Storm Reid as Meg Murry in the DuVernay adaptation of A Wrinkle in Time.

Storm Reid as Meg Murry in the DuVernay adaptation of A Wrinkle in Time.

Speaking of whom, Meg is one of my favorite YA heroines of all time. I may dislike the way that the narrative frequently infantilizes her, and I may disagree with her development in L’Engle’s later books, but as an angry, confused, self-loathing teenage girl… talk about true-to-life. You could say I recognize her from my middle school mirror.

But, anyone can write an angsty teenage girl. What makes the difference is, L’Engle knows and respects that angry and lost young Meg is only the tiniest facet of all that Meg can be: a gifted mathematical genius, a brave adventurer, a loving sister, a Namer with the power to shape creation by her own voice (that’s from Wind). Again, there’s no dissonance between any of these parts.

Now, I’m not saying that A Wrinkle in Time is perfect, by any means. Well-written as Meg is, she has next to no agency for most of the story – moving through a tesseract is something she endures rather than learns to do for herself. The Power of Love resolution can appear as a cop-out to readers expecting something more confrontational. The action is dreamlike, with a sudden start and end to the adventuring; characters share deep secrets and understanding within minutes of meeting one another.

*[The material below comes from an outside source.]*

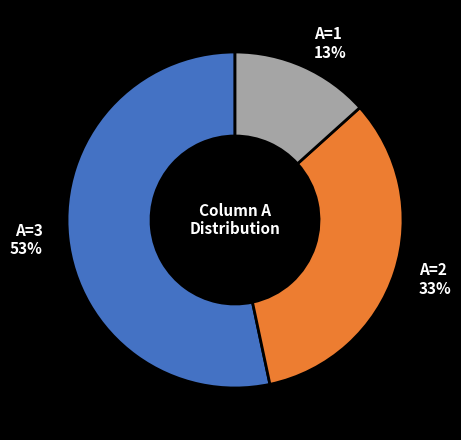

To the nearest percent, what is the difference between the largest and smallest slice percentages?

40%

And Charles Wallace gets more irritating as the years go on. I buy Meg’s love for him, but I don’t buy him as a human being, supergenius or no. The 2003 made-for-TV adaptation was awful in almost every way, but I did appreciate their attempts to make Charles Wallace seem more like a normal kid who happens to have a post doctorate reading level.

Perhaps A Wrinkle In Time is dated, by its slang, its science, and its politics (although the latter hasn’t aged all that badly). Maybe it isn’t the vanguard of a deeply planned series, where every installment is predictably exciting. Maybe its “science” is more like gazing up at the Milky Way than taking an astronomy exam. But what Madeleine L’Engle has created is a timeless tour de force across space, a journey which has affected so many, I think, because it arises from her personal faith and convictions, all anchored by Meg. Despite its imperfections, this novel, that elegantly bridges the gap between fantasy and science fiction, has staying power.